Wednesday, April 15, 2015

Cancer gene tests should include healthy tissue

A study by Johns Hopkins scientists strongly suggests that sequencing tumor genomes for clues to genetic changes might misdirect treatment in nearly half of all patients unless it is compared first to a genetic readout of their noncancerous tissue. The investigators at the Johns Hopkins Kimmel Cancer Center say their analysis of more than 800 cancer patients' sequencing data, which was generated by Personal Genome Diagnostics Inc., a company co-founded by the researchers, shows that without such comparisons, attempts to individualize cancer therapy may be inappropriate in certain cases, and patients may get the wrong targeted therapies.

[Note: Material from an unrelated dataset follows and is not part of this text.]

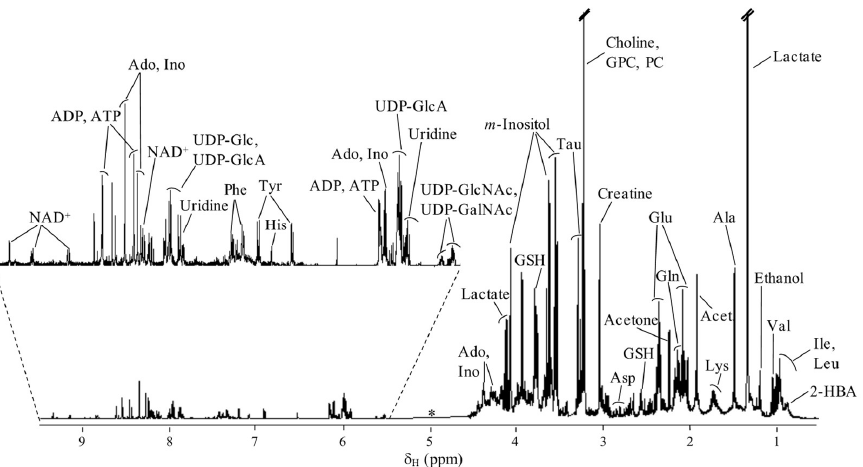
93 93 by the 94 100 101 102 102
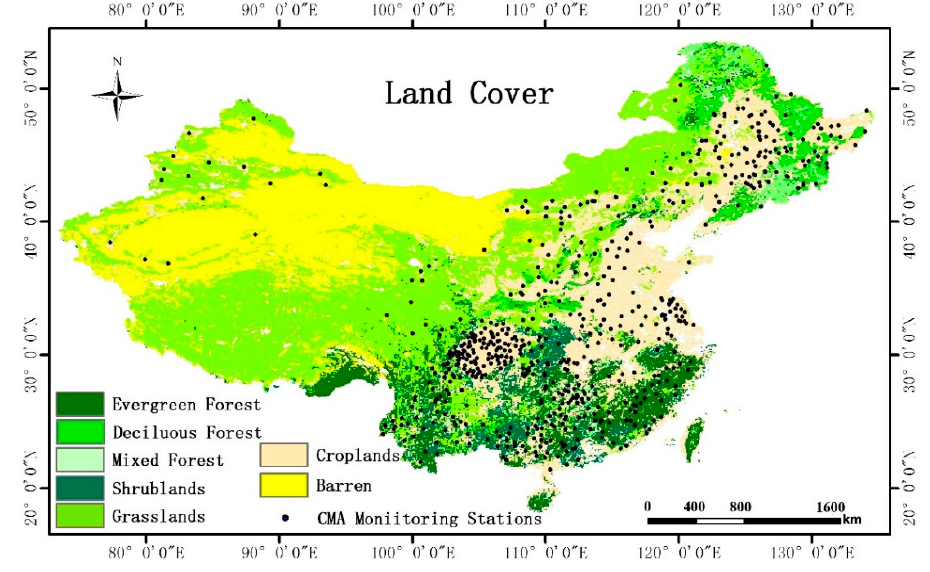
Figure 3. The spatial distribution of seven land cover types and 655 CMA monitoring stations in continental China.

"Increasingly, hospitals and companies are beginning to sequence patients' tumors in an attempt to personalize therapy. However, many are not sequencing each person's normal tissue to filter out noncancer-related changes and to really understand what is occurring in the tumor," says Victor Velculescu, M.D., Ph.D., a professor of oncology and pathology and co-director of the Cancer Biology Program at the Johns Hopkins University School of Medicine.
Velculescu explains that personalized therapies increasingly designed to target the unique genetic changes that drive a person's tumor depend on accurate assessment of a tumor genome, but not all genetic changes in a cancer are directly related to the cancer. Some, he explains, are so-called germline changes, which are inherited changes in genes that are in normal tissues and differ from person to person.